Einige haben schon per Briefwahl gewählt. Die Landtagswahl wird in Stuttgart trotz großen Kandidatenaufgebots mutmaßlich zu einem Zweikampf zwischen den Bewerbern von Grünen und CDU. Foto: dpa/Marijan Murat

Die Grünen sind seit 2011 im Stadtzentrum eine Macht. Sie gehen mit einer etablierten Kandidatin ins Rennen, doch ihren Zenit hat die Partei offenbar überschritten. Die CDU setzt auf Rückenwind aus der gewonnenen OB-Wahl.

Stuttgart. - Stuttgart ist wieder schwarz!“, titelte der CDU-Kreisverband nach der siegreichen OB-Wahl Ende 2020 in seinem Magazin. Bei der Landtagswahl 2016 hieß es dagegen im Wahlkreis Stuttgart I: grüner geht’s nicht. Die Ökopartei hatte die Christdemokraten schon 2011 in den Innenstadtbezirken derart überflügelt, dass Wahlforscher zu Superlativen griffen: „Wahlhistorisch beispiellos“ und „fulminant“ sei der Zuwachs um 18,6 Punkte auf 42,5 Prozent. Das Waterloo brachte der CDU Muhterem Aras bei. Sie schnappte Andrea Krueger (CDU) das Mandat weg.

Doch auch für Aras wuchsen die Bäume nicht weiter in den Himmel. Zwar geriet die heute 54-Jährige für die CDU 2016 mit einem Abstand von 23,5 Prozentpunkten außer Sichtweite, doch ihr Wahlergebnis von 42,4 Prozent bedeutete auch, dass die Grünen in dem Wahlkreis den Zenit überschritten. Marginalen Zuwächsen in West und Süd standen Verluste in Mitte und Nord gegenüber. Durch ihr Amt als Landtagspräsidentin und Angriffe der AfD, die oft unter die Gürtellinie reichten, konnte Aras (ihre Familie stammt aus Anatolien) ihr Profil schärfen.

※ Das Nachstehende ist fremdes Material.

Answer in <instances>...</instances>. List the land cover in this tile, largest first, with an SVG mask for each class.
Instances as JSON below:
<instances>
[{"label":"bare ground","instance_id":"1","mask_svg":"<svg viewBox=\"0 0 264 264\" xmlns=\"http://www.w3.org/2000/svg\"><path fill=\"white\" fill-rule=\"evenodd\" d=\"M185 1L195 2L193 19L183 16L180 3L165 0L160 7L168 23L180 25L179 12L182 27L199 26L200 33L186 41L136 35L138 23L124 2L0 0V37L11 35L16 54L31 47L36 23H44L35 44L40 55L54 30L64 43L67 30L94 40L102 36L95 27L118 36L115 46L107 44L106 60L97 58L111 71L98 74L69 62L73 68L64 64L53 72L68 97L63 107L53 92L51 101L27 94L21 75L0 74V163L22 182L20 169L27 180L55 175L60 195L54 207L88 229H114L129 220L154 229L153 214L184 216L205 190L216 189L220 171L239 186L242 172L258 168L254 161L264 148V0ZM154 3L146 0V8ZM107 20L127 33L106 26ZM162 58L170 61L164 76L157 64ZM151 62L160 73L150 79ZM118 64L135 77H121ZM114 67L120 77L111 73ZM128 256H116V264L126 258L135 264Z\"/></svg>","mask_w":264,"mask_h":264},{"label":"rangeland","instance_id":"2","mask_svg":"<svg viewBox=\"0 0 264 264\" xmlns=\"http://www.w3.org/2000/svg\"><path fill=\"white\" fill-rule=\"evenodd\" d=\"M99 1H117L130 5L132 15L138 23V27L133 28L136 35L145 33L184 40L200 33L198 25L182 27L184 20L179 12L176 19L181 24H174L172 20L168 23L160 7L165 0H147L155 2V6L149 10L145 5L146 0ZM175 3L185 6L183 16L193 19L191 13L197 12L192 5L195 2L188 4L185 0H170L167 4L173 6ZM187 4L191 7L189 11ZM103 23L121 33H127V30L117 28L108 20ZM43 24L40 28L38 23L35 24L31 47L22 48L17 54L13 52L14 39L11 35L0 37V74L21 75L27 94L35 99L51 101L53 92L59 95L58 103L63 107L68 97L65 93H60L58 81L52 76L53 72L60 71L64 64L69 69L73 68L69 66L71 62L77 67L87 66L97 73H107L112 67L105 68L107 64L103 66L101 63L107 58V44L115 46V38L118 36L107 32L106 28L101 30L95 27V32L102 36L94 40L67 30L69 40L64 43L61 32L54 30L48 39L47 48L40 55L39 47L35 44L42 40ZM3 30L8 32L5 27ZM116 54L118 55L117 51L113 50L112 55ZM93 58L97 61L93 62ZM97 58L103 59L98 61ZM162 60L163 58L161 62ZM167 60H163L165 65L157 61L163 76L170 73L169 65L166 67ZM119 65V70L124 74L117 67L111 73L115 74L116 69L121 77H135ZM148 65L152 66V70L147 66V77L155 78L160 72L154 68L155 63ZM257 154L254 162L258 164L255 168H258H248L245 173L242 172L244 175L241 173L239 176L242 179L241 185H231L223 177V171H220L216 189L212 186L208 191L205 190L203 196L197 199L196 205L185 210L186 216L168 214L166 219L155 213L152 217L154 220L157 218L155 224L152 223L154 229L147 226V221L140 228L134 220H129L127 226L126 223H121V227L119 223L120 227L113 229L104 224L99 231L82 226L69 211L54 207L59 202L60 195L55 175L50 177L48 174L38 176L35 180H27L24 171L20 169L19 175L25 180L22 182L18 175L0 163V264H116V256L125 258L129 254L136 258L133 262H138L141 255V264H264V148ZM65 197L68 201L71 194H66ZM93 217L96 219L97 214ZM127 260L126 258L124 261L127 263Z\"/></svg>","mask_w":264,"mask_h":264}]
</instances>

Alle Kandidaten der Etablierten sind neu

Bekanntheit ist das, was den Kandidierenden der weiteren etablierten Parteien fehlt. Alle sind neu im Ring. Das wiegt in Coronazeiten mit all den Einschränkungen doppelt. Alle sind jünger als Aras, alle bräuchten eine erdrutschartige Bewegung, um das Herz der Grünen, das in der Mitte am stärksten schlägt, aus dem Takt zu bringen. Für die CDU will die Architektin Ruth Schagemann den seit 2001 anhaltenden Negativtrend wenden. Fragt sich, ob die Brise ausreicht. Schagemann setzt auf durchaus grüne Themen.

2016 tummelten sich im Wahlkreis I zwei Stadträte. Michael Conz lieferte für die FDP (9,7 Prozent), der Stuttgart-21-Gegner Hannes Rockenbauch für Die Linke (7,3) respektable Ergebnisse ab. Nun treten Johanna Molitor, die für die FDP im Landtag arbeitet, und der Agrarwissenschaftler Filippo Capezzone für Die Linke an. Die AfD traf im Innenstadt-Wahlkreis bisher auf die geringste Resonanz, ihr Kandidat Steffen Degler, 1990 in Backnang geboren, ist der Jüngste in der Runde der Etablierten. Einer Herkulesaufgabe hat sich Wirtschaftsförderer Sascha Meßmer verschrieben, der die darniederliegenden Sozialdemokraten aufrichten will.